Document excerpt:

Chris Lange, FISM News
It’s an election year, a time when Americans are fed a steady diet of hyperbole with a generous side of apocalyptic warnings of impending doom, should one candidate or the other prevail.
For Democrats, “Christian nationalism” is the “hysteria du jour,” as one writer put it.
Biden campaign spokeswoman Lauren Hitt declared last week that “Trump allies” are working to “infuse ‘Christian nationalism’” into a possible second term for the former president. Though Hitt did not offer a precise definition of the term, she warned her social media followers that “Nationwide abortion bans, attacks on same-sex marriage, and restrictions on contraception” are the “horrifying reality being openly discussed by Team Trump and the likely architects of his second term agenda.”
Hitt’s tweet included a link to a recent Politico article warning that “an influential think tank close to Donald Trump is developing plans to infuse Christian nationalist ideas in his administration.”
Writers Alexander Ward and Heidi Przybyla supported this assertion by pointing out that Trump speaks with Russell Vought, director of the Office of Management and Budget under the former president, “at least once a month.” Vought is the president of The Center for Renewing America, an organization that the article described as “a leading group in a conservative consortium preparing for a second Trump term.”

Actions to take:
1. According to the article, who is the president of The Center for Renewing America?
2. Copy the article word for word from "Chris Lange, FISM" to "the other prevail.".

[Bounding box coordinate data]

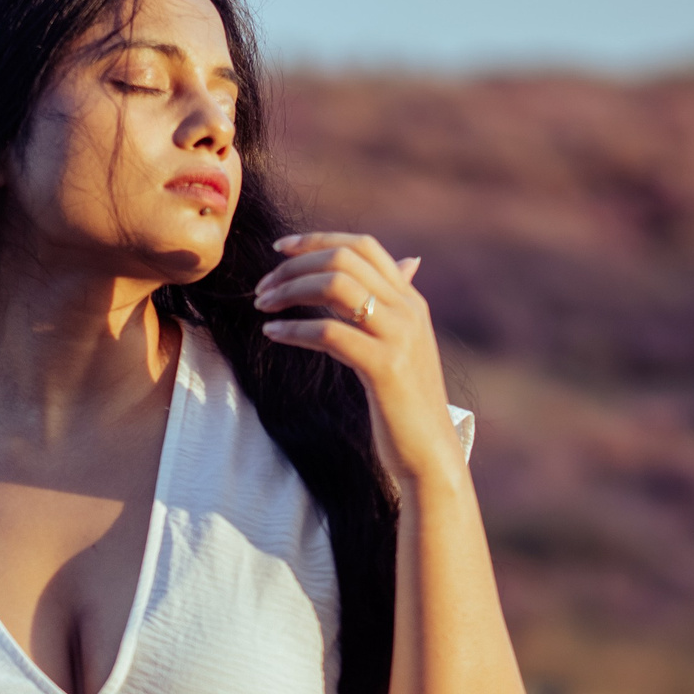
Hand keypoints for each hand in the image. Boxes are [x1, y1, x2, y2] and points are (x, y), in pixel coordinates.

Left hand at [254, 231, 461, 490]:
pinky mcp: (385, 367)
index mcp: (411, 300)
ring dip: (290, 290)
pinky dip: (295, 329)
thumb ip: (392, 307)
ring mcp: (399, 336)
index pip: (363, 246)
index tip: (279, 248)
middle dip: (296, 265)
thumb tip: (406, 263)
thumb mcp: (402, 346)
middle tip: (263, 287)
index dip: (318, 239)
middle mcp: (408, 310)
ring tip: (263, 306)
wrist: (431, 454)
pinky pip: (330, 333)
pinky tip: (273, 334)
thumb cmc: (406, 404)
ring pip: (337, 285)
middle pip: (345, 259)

* * *

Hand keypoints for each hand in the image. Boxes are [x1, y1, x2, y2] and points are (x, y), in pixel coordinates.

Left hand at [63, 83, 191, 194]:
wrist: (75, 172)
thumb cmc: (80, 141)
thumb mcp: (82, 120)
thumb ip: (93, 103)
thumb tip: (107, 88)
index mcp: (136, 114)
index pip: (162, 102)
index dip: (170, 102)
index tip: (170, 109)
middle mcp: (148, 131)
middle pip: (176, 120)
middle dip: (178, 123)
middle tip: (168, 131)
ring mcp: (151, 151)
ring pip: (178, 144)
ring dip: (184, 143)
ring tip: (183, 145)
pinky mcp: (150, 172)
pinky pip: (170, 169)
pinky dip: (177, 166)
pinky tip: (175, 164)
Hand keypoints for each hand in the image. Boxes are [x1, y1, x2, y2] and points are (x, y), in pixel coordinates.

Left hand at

Task results:
1. Russell Vought

2.
Chris Lange, FISM News
It’s an election year, a time when Americans are fed a steady diet of hyperbole with a generous side of apocalyptic warnings of impending doom, should one candidate or the other prevail.